Economic growth and the expansion of exports of manufactures are, to some extent, interrelated. An adequate rate of expansion in exports of manufactures depends partly on the pace of economic growth, for exports can be continuously expanded only if industrial capacity is steadily enlarged. On the other hand, the pace of industrial growth depends partly on the dynamism achieved in export earnings; for the ability to expand industrial capacity is related to the ability to import technology and capital equipment. But this interrelationship is flexible and, at many points, it may be considerably modified by the nature of the policies pursued in both developing and developed countries. Of particular concern are the restrictive business practices of transnational corporations whose cartel activities, and subsidiaries exports limitations are obstacles to the growth of markets for the developing countries.

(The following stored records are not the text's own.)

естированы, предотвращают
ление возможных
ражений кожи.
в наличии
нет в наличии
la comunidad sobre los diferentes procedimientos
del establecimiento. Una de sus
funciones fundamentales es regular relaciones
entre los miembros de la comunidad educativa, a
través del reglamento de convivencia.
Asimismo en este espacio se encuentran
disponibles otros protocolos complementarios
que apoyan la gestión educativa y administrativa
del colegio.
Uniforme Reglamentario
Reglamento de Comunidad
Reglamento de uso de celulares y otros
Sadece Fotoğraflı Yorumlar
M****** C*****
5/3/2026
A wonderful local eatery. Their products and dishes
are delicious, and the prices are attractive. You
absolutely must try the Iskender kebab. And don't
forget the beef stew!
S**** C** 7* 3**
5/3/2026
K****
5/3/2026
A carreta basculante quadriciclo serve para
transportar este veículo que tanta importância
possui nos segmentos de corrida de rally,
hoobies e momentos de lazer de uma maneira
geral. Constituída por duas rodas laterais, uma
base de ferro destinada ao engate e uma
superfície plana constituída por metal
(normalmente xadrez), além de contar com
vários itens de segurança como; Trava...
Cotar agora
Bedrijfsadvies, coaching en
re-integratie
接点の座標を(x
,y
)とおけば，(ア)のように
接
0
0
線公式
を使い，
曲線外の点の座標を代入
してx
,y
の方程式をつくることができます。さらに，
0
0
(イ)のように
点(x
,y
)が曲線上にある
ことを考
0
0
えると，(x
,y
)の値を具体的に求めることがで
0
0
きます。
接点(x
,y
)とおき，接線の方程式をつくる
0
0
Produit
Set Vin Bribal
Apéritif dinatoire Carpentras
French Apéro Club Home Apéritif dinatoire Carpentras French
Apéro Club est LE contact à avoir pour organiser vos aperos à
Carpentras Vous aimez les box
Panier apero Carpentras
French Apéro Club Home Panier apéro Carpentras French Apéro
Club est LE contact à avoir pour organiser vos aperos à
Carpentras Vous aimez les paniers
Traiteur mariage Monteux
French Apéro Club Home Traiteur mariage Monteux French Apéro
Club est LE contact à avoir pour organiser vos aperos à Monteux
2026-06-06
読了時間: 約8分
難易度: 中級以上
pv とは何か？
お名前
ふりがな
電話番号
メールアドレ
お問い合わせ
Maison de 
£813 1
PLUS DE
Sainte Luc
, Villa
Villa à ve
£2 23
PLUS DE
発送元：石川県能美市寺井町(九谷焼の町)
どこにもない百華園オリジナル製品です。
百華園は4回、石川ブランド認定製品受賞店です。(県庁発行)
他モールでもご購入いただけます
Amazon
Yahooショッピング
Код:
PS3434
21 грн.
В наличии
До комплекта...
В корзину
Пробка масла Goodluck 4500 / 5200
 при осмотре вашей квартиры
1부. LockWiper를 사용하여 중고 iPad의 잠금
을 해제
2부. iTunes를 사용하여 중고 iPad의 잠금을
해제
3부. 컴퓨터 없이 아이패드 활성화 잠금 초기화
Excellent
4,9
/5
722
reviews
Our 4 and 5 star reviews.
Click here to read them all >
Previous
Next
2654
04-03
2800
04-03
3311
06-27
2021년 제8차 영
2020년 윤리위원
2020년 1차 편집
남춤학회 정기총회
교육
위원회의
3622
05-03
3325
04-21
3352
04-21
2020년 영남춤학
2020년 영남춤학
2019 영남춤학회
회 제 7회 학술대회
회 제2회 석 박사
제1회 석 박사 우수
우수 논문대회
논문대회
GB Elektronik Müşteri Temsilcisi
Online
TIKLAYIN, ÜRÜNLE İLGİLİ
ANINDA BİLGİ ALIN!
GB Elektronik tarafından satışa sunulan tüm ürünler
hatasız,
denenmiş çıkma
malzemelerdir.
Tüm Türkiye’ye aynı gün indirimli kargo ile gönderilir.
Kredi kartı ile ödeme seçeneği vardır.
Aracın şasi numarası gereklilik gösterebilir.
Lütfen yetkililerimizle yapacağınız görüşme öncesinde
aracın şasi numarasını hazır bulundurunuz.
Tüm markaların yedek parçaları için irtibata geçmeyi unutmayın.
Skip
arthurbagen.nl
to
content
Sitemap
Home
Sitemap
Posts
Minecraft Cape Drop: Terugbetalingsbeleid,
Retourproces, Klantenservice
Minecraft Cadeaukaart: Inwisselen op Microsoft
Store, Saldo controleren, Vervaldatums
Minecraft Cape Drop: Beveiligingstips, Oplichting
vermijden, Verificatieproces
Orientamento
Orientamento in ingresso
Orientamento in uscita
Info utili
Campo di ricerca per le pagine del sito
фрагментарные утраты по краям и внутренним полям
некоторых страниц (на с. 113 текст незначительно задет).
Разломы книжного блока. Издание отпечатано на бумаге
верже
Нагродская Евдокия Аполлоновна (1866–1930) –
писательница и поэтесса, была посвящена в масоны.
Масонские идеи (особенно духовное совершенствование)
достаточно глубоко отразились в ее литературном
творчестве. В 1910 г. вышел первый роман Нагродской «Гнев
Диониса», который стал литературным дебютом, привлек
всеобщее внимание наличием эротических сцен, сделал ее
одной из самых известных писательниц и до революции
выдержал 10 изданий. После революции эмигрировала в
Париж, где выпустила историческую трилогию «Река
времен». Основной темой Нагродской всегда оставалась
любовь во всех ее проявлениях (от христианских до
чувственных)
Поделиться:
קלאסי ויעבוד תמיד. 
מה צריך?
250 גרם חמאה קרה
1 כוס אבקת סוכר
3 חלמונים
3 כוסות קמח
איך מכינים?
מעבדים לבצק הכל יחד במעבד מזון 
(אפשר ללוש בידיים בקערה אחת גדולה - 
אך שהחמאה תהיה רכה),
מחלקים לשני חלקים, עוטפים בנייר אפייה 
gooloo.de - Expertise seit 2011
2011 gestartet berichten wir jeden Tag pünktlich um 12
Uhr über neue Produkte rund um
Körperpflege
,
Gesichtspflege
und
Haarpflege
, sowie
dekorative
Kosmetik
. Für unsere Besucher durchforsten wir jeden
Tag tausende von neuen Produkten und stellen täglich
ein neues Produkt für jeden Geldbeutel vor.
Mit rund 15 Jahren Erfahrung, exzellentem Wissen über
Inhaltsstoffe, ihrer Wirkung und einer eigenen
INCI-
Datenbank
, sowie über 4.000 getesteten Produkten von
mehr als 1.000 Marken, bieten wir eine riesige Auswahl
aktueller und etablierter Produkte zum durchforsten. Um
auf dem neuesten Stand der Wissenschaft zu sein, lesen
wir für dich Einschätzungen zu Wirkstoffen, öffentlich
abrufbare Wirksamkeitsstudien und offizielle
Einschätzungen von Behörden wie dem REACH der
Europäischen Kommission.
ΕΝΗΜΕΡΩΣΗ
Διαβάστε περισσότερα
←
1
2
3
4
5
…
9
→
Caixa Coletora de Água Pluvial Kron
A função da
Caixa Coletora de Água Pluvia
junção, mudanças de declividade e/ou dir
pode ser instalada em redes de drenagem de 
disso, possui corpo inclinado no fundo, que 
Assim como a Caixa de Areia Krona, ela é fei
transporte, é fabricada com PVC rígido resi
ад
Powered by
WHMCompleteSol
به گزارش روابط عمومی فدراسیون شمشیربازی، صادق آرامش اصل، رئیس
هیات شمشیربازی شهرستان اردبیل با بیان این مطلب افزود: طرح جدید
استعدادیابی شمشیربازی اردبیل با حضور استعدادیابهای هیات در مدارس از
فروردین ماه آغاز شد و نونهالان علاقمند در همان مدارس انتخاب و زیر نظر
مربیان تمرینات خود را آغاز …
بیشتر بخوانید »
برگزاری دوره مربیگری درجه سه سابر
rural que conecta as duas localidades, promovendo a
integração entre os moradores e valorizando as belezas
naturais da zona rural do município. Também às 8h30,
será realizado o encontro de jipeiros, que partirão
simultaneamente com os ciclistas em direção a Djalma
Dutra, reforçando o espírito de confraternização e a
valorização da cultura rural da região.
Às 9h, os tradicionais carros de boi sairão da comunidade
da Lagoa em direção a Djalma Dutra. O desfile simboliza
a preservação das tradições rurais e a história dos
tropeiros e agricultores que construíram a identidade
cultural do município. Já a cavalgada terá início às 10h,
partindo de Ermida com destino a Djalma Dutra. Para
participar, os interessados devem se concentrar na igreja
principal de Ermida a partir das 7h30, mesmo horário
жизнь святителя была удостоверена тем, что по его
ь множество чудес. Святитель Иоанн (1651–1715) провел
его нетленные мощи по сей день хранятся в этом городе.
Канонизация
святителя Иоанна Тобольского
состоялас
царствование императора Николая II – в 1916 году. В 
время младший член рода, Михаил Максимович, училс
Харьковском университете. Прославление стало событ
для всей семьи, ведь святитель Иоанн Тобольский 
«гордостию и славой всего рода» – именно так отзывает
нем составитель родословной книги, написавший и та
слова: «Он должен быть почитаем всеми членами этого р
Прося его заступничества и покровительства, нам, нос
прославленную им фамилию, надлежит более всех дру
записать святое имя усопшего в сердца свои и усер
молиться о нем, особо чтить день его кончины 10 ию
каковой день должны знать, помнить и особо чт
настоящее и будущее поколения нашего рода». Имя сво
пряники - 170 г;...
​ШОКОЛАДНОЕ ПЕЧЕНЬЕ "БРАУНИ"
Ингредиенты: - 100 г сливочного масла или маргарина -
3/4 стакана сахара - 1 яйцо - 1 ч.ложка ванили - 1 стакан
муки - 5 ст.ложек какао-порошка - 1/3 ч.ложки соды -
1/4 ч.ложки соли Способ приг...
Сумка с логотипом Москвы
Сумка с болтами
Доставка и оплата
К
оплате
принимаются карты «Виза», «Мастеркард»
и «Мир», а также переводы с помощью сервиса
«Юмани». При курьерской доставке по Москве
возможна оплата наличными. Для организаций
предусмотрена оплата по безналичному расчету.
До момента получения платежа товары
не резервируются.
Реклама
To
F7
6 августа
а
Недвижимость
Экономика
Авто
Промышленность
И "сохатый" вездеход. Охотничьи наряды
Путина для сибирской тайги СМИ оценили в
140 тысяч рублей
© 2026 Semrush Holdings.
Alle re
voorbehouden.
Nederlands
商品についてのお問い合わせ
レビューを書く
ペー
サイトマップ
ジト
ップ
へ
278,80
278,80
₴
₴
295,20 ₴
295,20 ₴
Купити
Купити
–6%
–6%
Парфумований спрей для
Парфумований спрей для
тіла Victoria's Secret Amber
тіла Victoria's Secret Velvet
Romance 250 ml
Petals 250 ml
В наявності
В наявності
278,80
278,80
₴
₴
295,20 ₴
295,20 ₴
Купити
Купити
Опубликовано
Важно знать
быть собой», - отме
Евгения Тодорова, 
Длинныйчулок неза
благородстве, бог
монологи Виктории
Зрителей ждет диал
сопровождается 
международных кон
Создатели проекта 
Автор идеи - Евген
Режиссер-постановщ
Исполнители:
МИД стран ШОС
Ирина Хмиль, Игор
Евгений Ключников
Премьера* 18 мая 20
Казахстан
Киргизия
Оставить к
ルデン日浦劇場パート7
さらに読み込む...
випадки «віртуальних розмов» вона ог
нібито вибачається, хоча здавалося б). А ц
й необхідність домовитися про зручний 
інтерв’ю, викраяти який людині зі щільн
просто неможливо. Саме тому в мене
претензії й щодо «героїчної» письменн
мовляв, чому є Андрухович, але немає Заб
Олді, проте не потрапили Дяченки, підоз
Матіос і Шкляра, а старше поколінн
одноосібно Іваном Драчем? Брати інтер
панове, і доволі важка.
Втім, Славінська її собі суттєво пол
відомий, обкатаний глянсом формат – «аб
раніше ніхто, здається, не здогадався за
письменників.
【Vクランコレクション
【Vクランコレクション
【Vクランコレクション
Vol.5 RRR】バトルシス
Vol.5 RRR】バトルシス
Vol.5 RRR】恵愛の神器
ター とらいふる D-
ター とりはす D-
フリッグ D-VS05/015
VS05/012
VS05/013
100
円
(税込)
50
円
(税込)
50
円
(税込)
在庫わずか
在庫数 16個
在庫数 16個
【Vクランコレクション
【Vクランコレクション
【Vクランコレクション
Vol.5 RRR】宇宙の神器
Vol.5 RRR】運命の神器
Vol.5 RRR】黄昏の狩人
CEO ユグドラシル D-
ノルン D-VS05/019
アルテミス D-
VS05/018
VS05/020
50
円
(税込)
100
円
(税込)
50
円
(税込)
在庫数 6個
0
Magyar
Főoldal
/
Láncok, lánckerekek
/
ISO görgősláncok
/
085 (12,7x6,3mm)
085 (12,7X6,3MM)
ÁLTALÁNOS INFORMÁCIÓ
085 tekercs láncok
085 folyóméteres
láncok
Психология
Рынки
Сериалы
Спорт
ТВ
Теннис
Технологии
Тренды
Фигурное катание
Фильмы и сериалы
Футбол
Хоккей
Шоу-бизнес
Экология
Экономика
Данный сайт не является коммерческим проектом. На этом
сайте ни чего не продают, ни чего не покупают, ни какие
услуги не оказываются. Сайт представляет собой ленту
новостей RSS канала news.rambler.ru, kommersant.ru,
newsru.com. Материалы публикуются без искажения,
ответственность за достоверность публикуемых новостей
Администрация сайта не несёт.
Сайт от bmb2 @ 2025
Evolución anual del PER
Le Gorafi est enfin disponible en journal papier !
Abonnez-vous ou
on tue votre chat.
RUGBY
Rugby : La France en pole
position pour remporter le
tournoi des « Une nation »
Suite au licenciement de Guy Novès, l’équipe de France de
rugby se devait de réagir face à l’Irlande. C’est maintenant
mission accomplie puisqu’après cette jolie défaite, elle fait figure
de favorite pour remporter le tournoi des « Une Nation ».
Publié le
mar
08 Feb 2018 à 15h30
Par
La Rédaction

A rapid rate of growth in export earnings of the developing countries is of strategic importance for their economic development; but most appear to be far from reaching this goal. Over the last 20 years, the share of developing countries in world commodity exports has declined, while their share in world commodity imports has increased.
Their declining share in world trade reflects the heavy dependence of developing countries on exports of agricultural and certain primary commodities for which demand has grown only slowly. Developing countries tend to find it increasingly difficult to find suitable markets for their primary commodities. Moreover, the prospects for increasing exports of these products appear limited in view of the low elasticity of demand, the decrease in the raw material content of industrial products which is the result of technological progress, and the rising production of both natural and synthetic materials in the developed countries. This is due in part to the growth in primary production in the developed countries (in consequence of a rise in productivity and protection of domestic production), to the increasing production of synthetics and other substitutes which displace natural materials, and to restrictive import, tariff and excise policies of the developed countries.
The scope for increasing exports has also depended on the state of world markets. The lagging recovery of western Europe from 1980-1982 recession has favoured the major exporters of manufacturers vis-à-vis commodity-exporting countries. Since the exports of manufactured products are generally not subject to limitations affecting primary products, the main emphasis will increasingly need to be placed by developing countries on expanding and diversifying exports of manufactures and semi-manufactures. An important question, however, is whether such transformation of the export structure will take place at a pace sufficient to ensure an adequate rate of economic growth.